Personally I don’t have very strong feelings about the substantive merits of short versus long-format review–though I guess I do find it hard to believe that 2-page proposals could be ranked very reliably given that some very strange things seem to happen with alarming frequency even with 12- and 15-page proposals. But it’s an empirical question, and I’d love to see relevant data. In principle, the NSF could have obtained that data by having two parallel review panels rate all of the 2-page proposals (or even 4 panels, since one would also like to know how reliable the normal review process is). That would allow the agency to directly quantify the reliability of the ratings by looking at their cross-panel consistency. Absent that kind of data, it’s very hard to know whether the results Science reports on are different because 2-page review emphasizes different (but important) things, or because a rating process based on an extended 2-page abstract just amounts to a glorified lottery.

Alternatively, and perhaps more pragmatically, NSF could just wait a few years to see how the projects funded under the pilot program turn out (and I’m guessing this is part of their plan). I.e., do the researchers who do well under the 2-page format end producing science as good as (or better than) the researchers who do well under the current system? This sounds like a reasonable approach in principle, but the major problem is that we’re only talking about a total of ~25 funded proposals (across two different review panels), so it’s unclear that there will be enough data to draw any firm conclusions. Certainly many scientists (including me) are likely to feel a bit uneasy at the thought that NSF might end up making major decisions about how to allocate billions of dollars on the basis of two dozen grants.

Anyway, skepticism aside, this isn’t really meant as a criticism of NSF so much as an acknowledgment of the fact that the problem in question is a really, really difficult one. The task of continually evaluating and improving the grant review process is not one anyone should want to take on lightly. If time and money were no object, every proposed change (like dramatically shortened proposals) would be extensively tested on a large scale and directly compared to the current approach before being implemented.

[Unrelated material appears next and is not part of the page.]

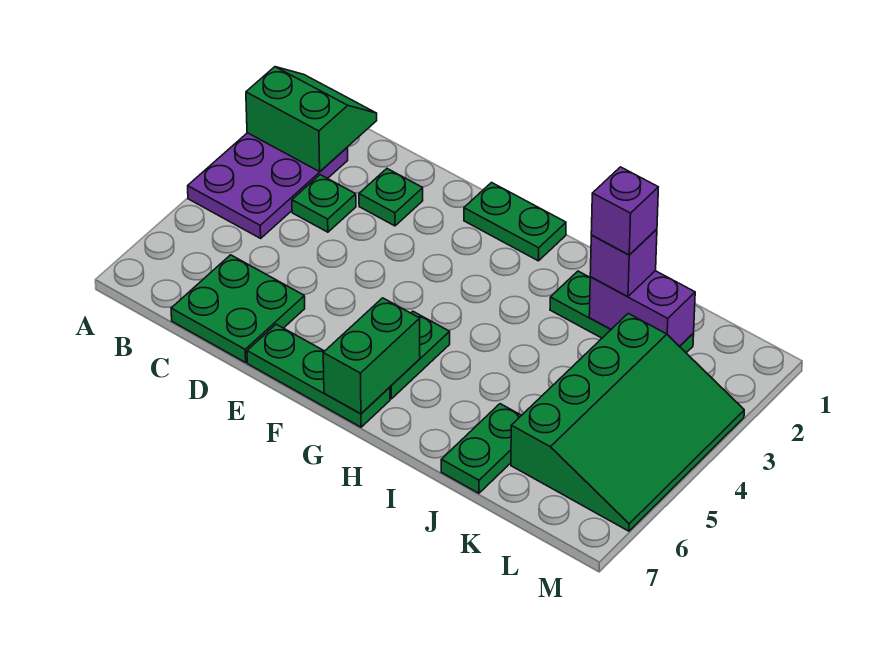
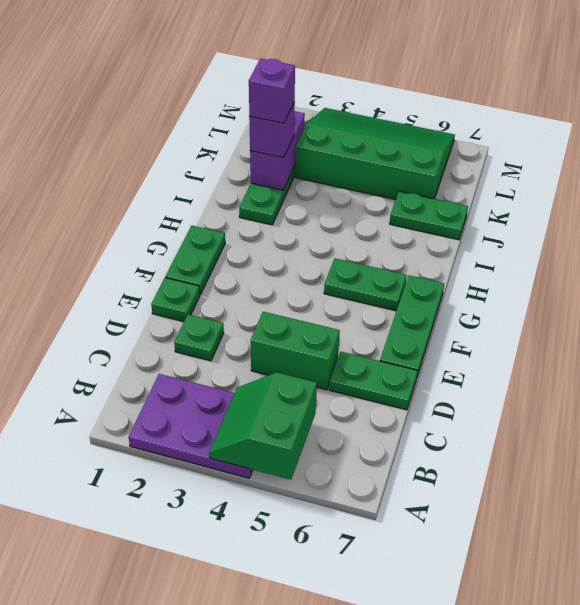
green slope A1:B2 level 2 top 2 -> green slope A4:B5 level 2 top 5
green plate C3 level 1 -> green plate E1 level 1
green plate C6:D7 level 1 -> green plate D6:D7 level 1
green brick G6:G7 level 2 -> green brick D4:D5 level 1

Unfortunately, flying thousands of scientists to Washington D.C. is a very expensive business (to say nothing of all the surrounding costs), and I imagine that testing out a substantively different kind of review process on a large scale could easily run into the tens of millions of dollars. In a sense, the funding agencies can’t really win. On the one hand, if they only ever pilot new approaches on a small scale, they never get enough empirical data to confidently back major changes in policy. On the other hand, if they pilot new approaches on a large scale and those approaches end up failing to improve on the current system (as is the fate of most innovative new ideas), the funding agencies get hammered by politicians and scientists alike for wasting taxpayer money in an already-harsh funding climate.

I don’t know what the solution is (or if there is one), but if nothing else, I do think it’s a good thing that NSF and NIH continue to actively tinker with their various processes. After all, if there’s anything most researchers can agree on, it’s that the current system is very far from perfect.